A Note on Language
In this toolkit, we will sometimes use the word woman/women and feminine pronouns for simplicity and to recognize the significant impact technology-facilitated violence has on women and girls. We recognize that TFGBV also impacts trans, non-binary, and Two-Spirit people. We hope that all people impacted by TFGBV will find these documents useful.
You deserve to be in a safe and healthy relationship, whether in person or online. If your partner is digitally abusive, know that their behaviour is not acceptable and could be illegal. Check out our tips below for staying safe on social networking sites like TikTok, Twitter, Snapchat, and others.
- Only post things you want the public to see or know. Once it’s online, it’s no longer under your control.
- Be protective of your personal information. Your phone numbers and addresses enable people to contact you directly. Things like your birth date, the schools you attended, your employer, and photos with landmarks may make it easier for someone to find out where you live, hang out, or go to school.
- Set boundaries and limits. Tell people not to post personal information, negative comments, or check-ins about you on social media. Ask people not to post or tag pictures if you’re not comfortable with it.
- Keep your passwords private – sharing passwords is not a requirement of being in a relationship.
- Don’t do or say anything online that you wouldn’t in person. It may seem easier to express yourself when you are not face to face, but online communication can have real-life negative consequences.
- Don’t respond to harassing, abusive, or inappropriate comments. It won’t make the person stop and it could get you in trouble or even put you in danger.
- Keep a record of all harassing messages, posts, and comments in case you decide to tell the police or get a Peace Bond.
- Report inappropriate behaviour to the site administrators.
- If you are leaving an unhealthy relationship, you can start by blocking, removing, or unfollowing your ex on social networking pages.
- We recommend you don’t use location check-ins on online social networking sites or apps – you don’t want your ex or their friends tracking your movements.
- Adjust your privacy settings to reduce the amount of information that particular people can see on your page. Privacy settings on sites like Facebook allow the user to control how their information is shared and who has access to it. Remember, registering for some apps requires you to change your privacy settings.
- Avoid posting private details on your friend’s pages. They may not have appropriate settings and doing so may allow someone to see your movements and location. The same goes for tagging yourself in pictures.
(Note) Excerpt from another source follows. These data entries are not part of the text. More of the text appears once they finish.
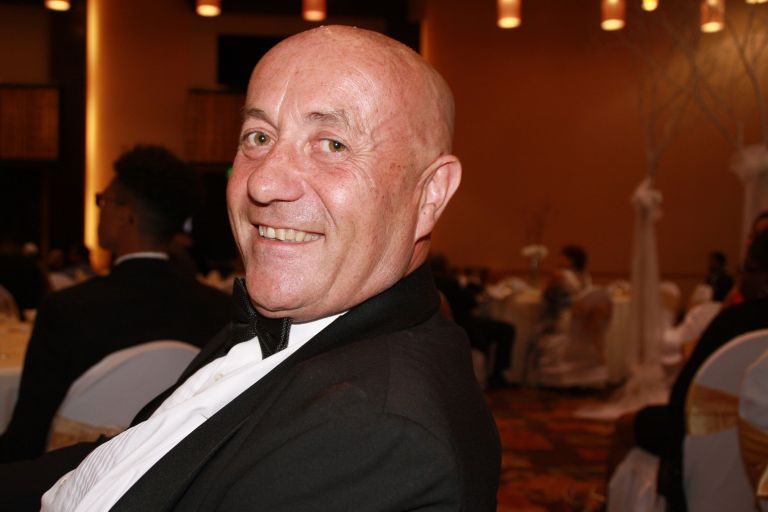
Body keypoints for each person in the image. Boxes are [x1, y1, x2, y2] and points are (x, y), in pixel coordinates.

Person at [0, 26, 500, 511]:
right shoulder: (283, 325)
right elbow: (135, 460)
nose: (263, 183)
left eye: (333, 144)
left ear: (430, 194)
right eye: (258, 137)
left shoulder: (379, 435)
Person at [0, 145, 231, 464]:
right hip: (174, 474)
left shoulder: (67, 309)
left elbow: (26, 441)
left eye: (104, 201)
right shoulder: (221, 311)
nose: (100, 210)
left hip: (71, 477)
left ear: (126, 215)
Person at [613, 229, 768, 511]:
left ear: (762, 278)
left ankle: (606, 502)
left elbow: (684, 402)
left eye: (745, 269)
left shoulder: (733, 322)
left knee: (625, 425)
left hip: (703, 440)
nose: (740, 278)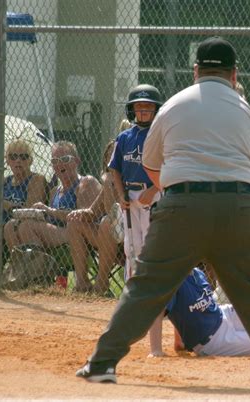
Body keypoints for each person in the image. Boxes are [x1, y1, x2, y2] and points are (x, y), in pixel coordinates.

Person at [76, 36, 250, 389]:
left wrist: (179, 188)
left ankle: (103, 363)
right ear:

- Consider what is called a “super-logoff” – deactivating your account every time you log off and reactivating it every time you log back on. This way, no one can post on your page, tag you, or see your content when you’re offline, but you still have all of your friends, wall posts, photos, etc. when you log back on.
- While it is inconvenient and may seem extreme, disabling your social networking page temporarily may be an option to stop continued abuse or harassment until you find an alternative safe option.
Your Friend’s Safety
If your friend is in an unhealthy or abusive relationship, be careful what you post about them. Pictures, locations, check-ins – even simple statements can be used to control or hurt them. If you’re unsure about what’s ok to post, get your friend’s permission before you click “Share.”
You don’t have to give up your devices or online presence if digital dating violence is happening to you. It’s possible to use technology safely.
Digital Dating Violence is part of a continuum of violence that can be both online and in-person. If you or someone you know is experiencing digital dating violence, you are not alone. Encourage them to chat with a trusted adult, connect with the Kids Help Phone to create a safety plan, or you can use sheltersafe.ca to find a shelter/transition house near you to discuss options and create a safety plan. You don’t need to stay in a shelter to access free, confidential services and support.